In a price-sensitive business such as fast food, pushing up the unit value of products is always last on a player's mind. Yet, these price hikes, say analysts, have been warranted not only because food inflation has been high, but also because sales volumes have been gradually falling for players as consumers cut back on discretionary spends.
Jubilant reported a same-store-sales growth (SSSG) of just 7.7 per cent for the three months ended March 31, the lowest in 15 quarters for the company. Its net profit rose 11.6 per cent to Rs 32.7 crore for the quarter, while net sales increased 29 per cent to Rs 366 crore in the same time.
While archrival McDonald's did not disclose India-specific numbers in its just declared April sales figures for its restaurants across the globe, the company did admit to a "persistently challenging macroeconomic environment". April sales were down 0.6 per cent worldwide and 2.9 per cent for the Asia, Africa and West Asian regions--the highest drop the company had seen for a geographic cluster that month. Europe came next with a 2.4 per cent drop in April sales.
Given the drop in sales that fast food chains are seeing in terms of volumes, improving value growth is what players appear to be doing now, analysts say. "Even when companies were holding price lines, there was no significant improvement in volumes," says Nitin Mathur, analyst (consumer and retail) at Mumbai-based Espirito Santo Securities. "It makes sense to take up prices. At least value growth will improve," he said.
It may be noted that McDonald's joint venture partner for the north and east Connaught Place Restaurants had cut prices by six to 15 per cent in August last year to push up volumes. Jubilant, on the other hand, has resorted to judicious price hikes in the last three to four years in response to food inflation.
Ajay Kaul, chief executive officer, Jubilant FoodWorks, says: "Price hikes are really a last resort, but a six per cent hike spread over two rounds should be reasonable."

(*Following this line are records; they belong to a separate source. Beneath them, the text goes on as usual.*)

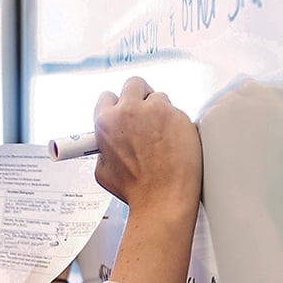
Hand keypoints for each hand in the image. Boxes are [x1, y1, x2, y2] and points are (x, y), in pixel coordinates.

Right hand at [92, 76, 202, 212]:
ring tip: (163, 135)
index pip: (107, 97)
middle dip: (140, 96)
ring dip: (160, 111)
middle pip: (134, 84)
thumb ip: (104, 148)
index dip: (117, 106)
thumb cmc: (136, 190)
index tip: (123, 112)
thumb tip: (109, 145)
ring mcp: (157, 111)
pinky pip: (178, 113)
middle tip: (145, 113)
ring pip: (159, 97)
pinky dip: (177, 124)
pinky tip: (176, 143)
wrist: (162, 199)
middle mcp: (130, 110)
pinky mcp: (180, 116)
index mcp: (106, 122)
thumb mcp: (103, 170)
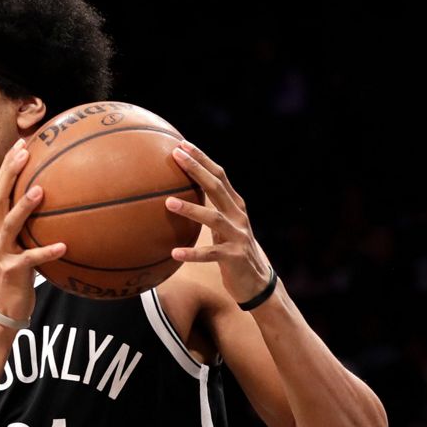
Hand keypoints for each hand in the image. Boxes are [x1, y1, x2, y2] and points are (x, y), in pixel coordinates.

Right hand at [0, 138, 67, 320]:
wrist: (1, 308)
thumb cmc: (17, 273)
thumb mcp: (20, 244)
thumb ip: (32, 225)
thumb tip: (58, 204)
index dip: (8, 165)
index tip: (21, 142)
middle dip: (10, 173)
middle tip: (25, 152)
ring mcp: (1, 252)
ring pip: (10, 224)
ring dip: (24, 206)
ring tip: (41, 191)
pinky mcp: (12, 271)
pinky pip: (31, 259)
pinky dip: (47, 252)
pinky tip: (64, 246)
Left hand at [165, 140, 272, 303]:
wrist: (257, 282)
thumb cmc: (231, 250)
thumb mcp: (222, 226)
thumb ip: (208, 209)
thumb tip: (175, 196)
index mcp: (235, 206)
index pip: (219, 176)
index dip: (202, 159)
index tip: (182, 145)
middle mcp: (238, 216)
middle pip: (217, 187)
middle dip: (197, 169)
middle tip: (176, 156)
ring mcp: (238, 236)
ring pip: (214, 219)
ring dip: (191, 209)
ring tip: (168, 202)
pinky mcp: (234, 258)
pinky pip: (210, 255)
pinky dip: (193, 253)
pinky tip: (174, 252)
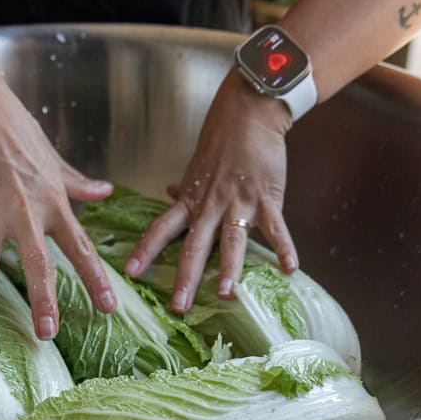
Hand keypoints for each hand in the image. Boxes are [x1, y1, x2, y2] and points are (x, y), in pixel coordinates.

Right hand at [0, 73, 116, 337]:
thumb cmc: (21, 133)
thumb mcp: (56, 161)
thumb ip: (79, 184)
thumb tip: (106, 192)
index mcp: (54, 205)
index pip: (80, 248)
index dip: (96, 279)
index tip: (108, 308)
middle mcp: (26, 213)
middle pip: (37, 263)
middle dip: (42, 299)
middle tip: (47, 334)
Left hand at [124, 69, 298, 312]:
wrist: (249, 113)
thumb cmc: (222, 141)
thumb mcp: (196, 168)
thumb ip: (185, 188)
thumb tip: (168, 193)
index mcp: (191, 201)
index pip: (161, 229)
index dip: (146, 250)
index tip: (131, 271)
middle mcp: (210, 206)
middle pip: (194, 246)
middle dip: (186, 277)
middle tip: (178, 306)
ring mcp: (239, 203)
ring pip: (232, 240)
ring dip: (230, 269)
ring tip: (226, 294)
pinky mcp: (267, 197)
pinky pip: (275, 227)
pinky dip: (284, 247)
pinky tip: (290, 268)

Both companies incidentally remain bullish about India's growth prospects despite flagging sales. Jubilant said it would spend in excess of Rs 250 crore in FY14 in setting up new Domino and Dunkin Donuts stores, as well as factories in the country. McDonald's, meanwhile, has said it will spend Rs 500-1,000 crore in India over the next three-five years to set up close to 100 stores in the country.